**Description of the task:**
For the entries below, repeat exactly each line starting with the one that contains "- 39 years |" and going on through the one that contains "Impairment of Real Estate", and no others.

**Extracted entries:**
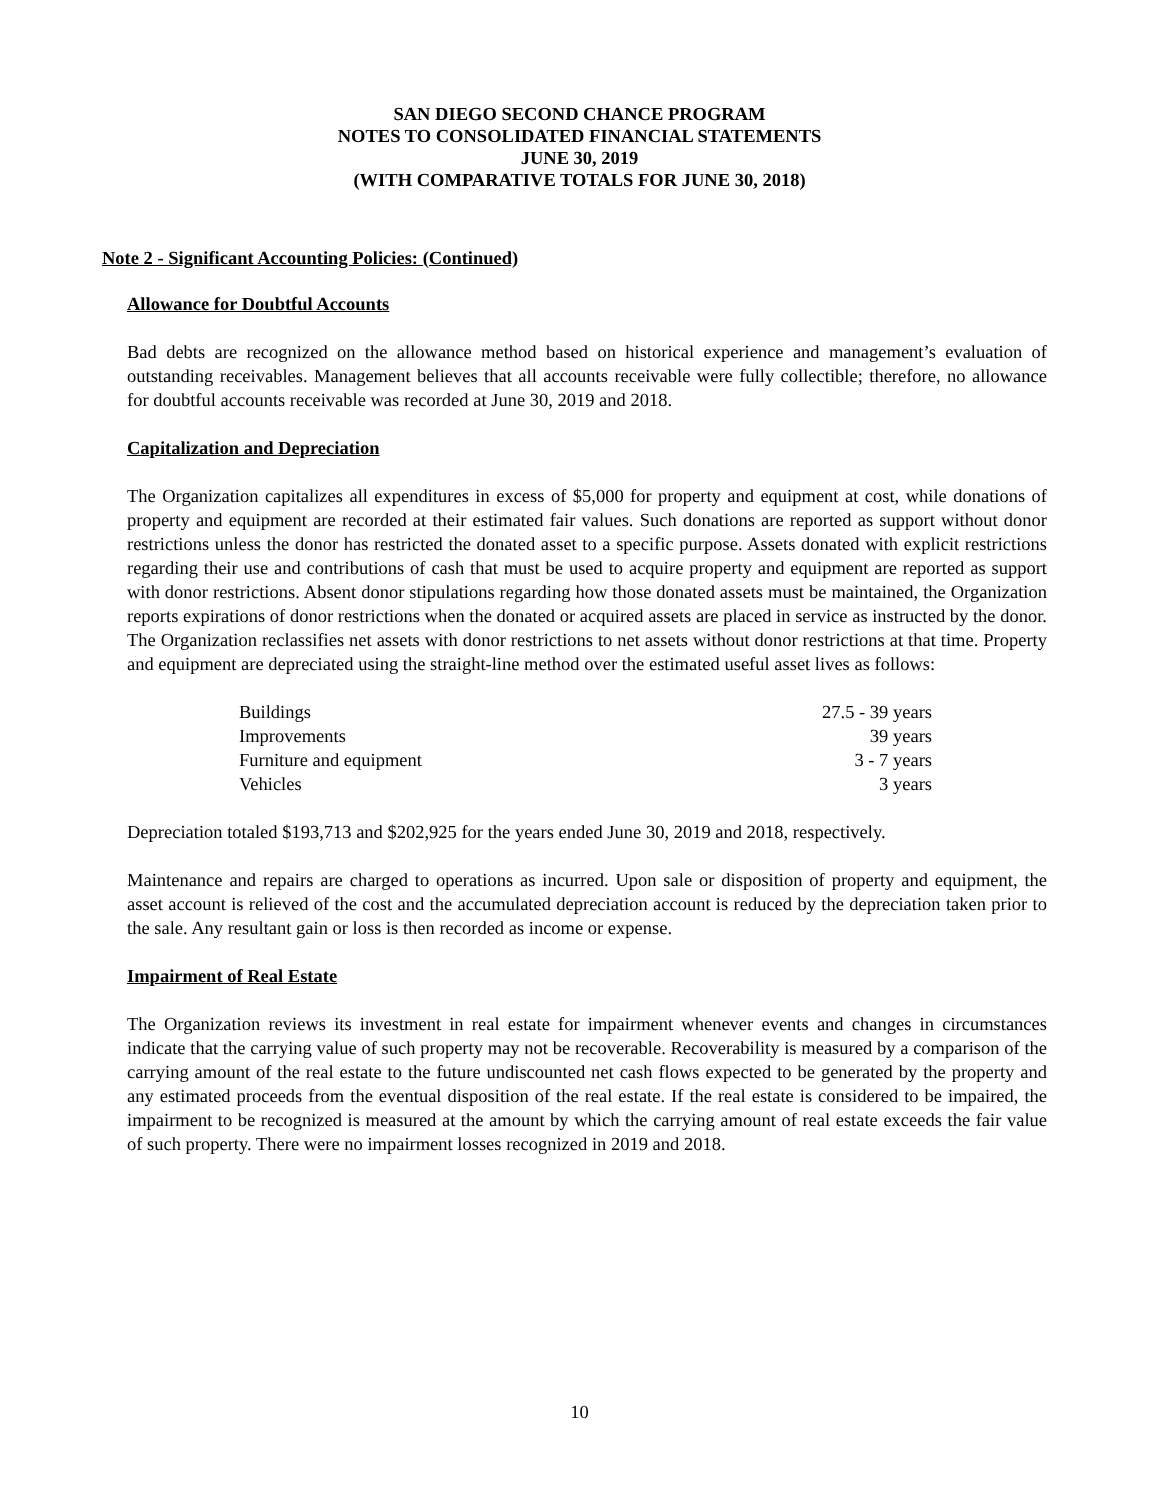SAN DIEGO SECOND CHANCE PROGRAM
NOTES TO CONSOLIDATED FINANCIAL STATEMENTS
JUNE 30, 2019
(WITH COMPARATIVE TOTALS FOR JUNE 30, 2018)
Note 2 - Significant Accounting Policies: (Continued)
Allowance for Doubtful Accounts
Bad debts are recognized on the allowance method based on historical experience and management’s evaluation of outstanding receivables. Management believes that all accounts receivable were fully collectible; therefore, no allowance for doubtful accounts receivable was recorded at June 30, 2019 and 2018.
Capitalization and Depreciation
The Organization capitalizes all expenditures in excess of $5,000 for property and equipment at cost, while donations of property and equipment are recorded at their estimated fair values. Such donations are reported as support without donor restrictions unless the donor has restricted the donated asset to a specific purpose. Assets donated with explicit restrictions regarding their use and contributions of cash that must be used to acquire property and equipment are reported as support with donor restrictions. Absent donor stipulations regarding how those donated assets must be maintained, the Organization reports expirations of donor restrictions when the donated or acquired assets are placed in service as instructed by the donor. The Organization reclassifies net assets with donor restrictions to net assets without donor restrictions at that time. Property and equipment are depreciated using the straight-line method over the estimated useful asset lives as follows:
| Buildings | 27.5 - 39 years |
| Improvements | 39 years |
| Furniture and equipment | 3 - 7 years |
| Vehicles | 3 years |
Depreciation totaled $193,713 and $202,925 for the years ended June 30, 2019 and 2018, respectively.
Maintenance and repairs are charged to operations as incurred. Upon sale or disposition of property and equipment, the asset account is relieved of the cost and the accumulated depreciation account is reduced by the depreciation taken prior to the sale. Any resultant gain or loss is then recorded as income or expense.
Impairment of Real Estate
The Organization reviews its investment in real estate for impairment whenever events and changes in circumstances indicate that the carrying value of such property may not be recoverable. Recoverability is measured by a comparison of the carrying amount of the real estate to the future undiscounted net cash flows expected to be generated by the property and any estimated proceeds from the eventual disposition of the real estate. If the real estate is considered to be impaired, the impairment to be recognized is measured at the amount by which the carrying amount of real estate exceeds the fair value of such property. There were no impairment losses recognized in 2019 and 2018.
10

**Exercise output:**
| Buildings | 27.5 - 39 years |
| Improvements | 39 years |
| Furniture and equipment | 3 - 7 years |
| Vehicles | 3 years |
Depreciation totaled $193,713 and $202,925 for the years ended June 30, 2019 and 2018, respectively.
Maintenance and repairs are charged to operations as incurred. Upon sale or disposition of property and equipment, the asset account is relieved of the cost and the accumulated depreciation account is reduced by the depreciation taken prior to the sale. Any resultant gain or loss is then recorded as income or expense.
Impairment of Real Estate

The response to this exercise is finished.